Ted Simons: You know why we bring this up; you did say in your campaign that you've got to get rid of this thing by April. Was it in retrospect wise to make that pledge?
Greg Stanton: You make statements in a campaign based upon the best information. I think I took a balanced approach saying we should get rid of it by April but do it in a way that doesn't hurt public safety or the city's credit rating. I've got a long history in public service. I've always stood up for public safety. I have also always stood up for protecting the city's credit rating and that's an incredibly important thing. It's a gift that I've been giving and I want to make sure I hand that off to the next mayor after me that I hand off a perfect credit rating. You make the best decisions at the time but now that I am mayor, now that I am mayor, my obligation is to make recommendations, make votes that I believe are the best interests of the city as a whole.
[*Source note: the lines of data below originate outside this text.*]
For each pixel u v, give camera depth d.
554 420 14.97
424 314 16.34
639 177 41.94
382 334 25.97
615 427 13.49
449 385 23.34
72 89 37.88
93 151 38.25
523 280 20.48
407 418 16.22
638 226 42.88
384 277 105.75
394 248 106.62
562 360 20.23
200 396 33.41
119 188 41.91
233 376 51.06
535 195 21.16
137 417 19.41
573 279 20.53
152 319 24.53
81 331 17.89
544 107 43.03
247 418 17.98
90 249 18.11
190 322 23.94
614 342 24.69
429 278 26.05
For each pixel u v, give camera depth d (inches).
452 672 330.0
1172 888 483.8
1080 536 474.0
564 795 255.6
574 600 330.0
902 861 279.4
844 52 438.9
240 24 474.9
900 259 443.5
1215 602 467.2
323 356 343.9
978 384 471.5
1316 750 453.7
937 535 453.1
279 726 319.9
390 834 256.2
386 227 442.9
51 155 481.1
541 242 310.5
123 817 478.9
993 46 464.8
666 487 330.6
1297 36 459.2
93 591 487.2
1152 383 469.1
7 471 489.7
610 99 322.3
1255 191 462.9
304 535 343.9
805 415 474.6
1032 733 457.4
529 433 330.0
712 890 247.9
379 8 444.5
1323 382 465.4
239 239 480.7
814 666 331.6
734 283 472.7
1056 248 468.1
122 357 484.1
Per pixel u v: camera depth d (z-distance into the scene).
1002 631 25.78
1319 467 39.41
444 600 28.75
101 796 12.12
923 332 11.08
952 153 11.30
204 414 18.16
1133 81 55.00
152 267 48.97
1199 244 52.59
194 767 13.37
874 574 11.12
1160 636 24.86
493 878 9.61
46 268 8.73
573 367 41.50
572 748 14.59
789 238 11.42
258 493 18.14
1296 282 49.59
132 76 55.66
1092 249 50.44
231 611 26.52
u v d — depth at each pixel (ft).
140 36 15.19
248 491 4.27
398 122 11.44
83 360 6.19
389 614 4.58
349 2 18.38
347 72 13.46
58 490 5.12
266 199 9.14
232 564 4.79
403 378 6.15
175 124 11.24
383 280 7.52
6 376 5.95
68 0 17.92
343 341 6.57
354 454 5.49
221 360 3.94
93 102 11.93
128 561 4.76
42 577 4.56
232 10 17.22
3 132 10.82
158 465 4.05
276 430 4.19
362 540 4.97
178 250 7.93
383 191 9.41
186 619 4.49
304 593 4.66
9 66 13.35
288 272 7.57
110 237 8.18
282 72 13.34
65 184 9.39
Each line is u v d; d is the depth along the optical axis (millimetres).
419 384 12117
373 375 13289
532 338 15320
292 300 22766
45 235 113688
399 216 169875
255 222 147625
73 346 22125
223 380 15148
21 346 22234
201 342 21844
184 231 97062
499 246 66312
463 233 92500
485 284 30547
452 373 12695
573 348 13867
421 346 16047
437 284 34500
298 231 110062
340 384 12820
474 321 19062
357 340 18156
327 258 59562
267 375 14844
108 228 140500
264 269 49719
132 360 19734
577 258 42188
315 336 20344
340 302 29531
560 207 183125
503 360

Politics is a tough business sometimes. And when you're campaigning, you try to make recommendations-- I've tried to have my first year in office be exactly based on what I ran on, I think I've got a pretty good track record of doing so. But now, I've got to let the city manager make this recommendation. Once I see the costs, I'm going to make a recommendation based on what's in the best interest of the people of the city and for our future generations.
Ted Simons: Mayor we appreciate you coming on. Thank you so much for joining us.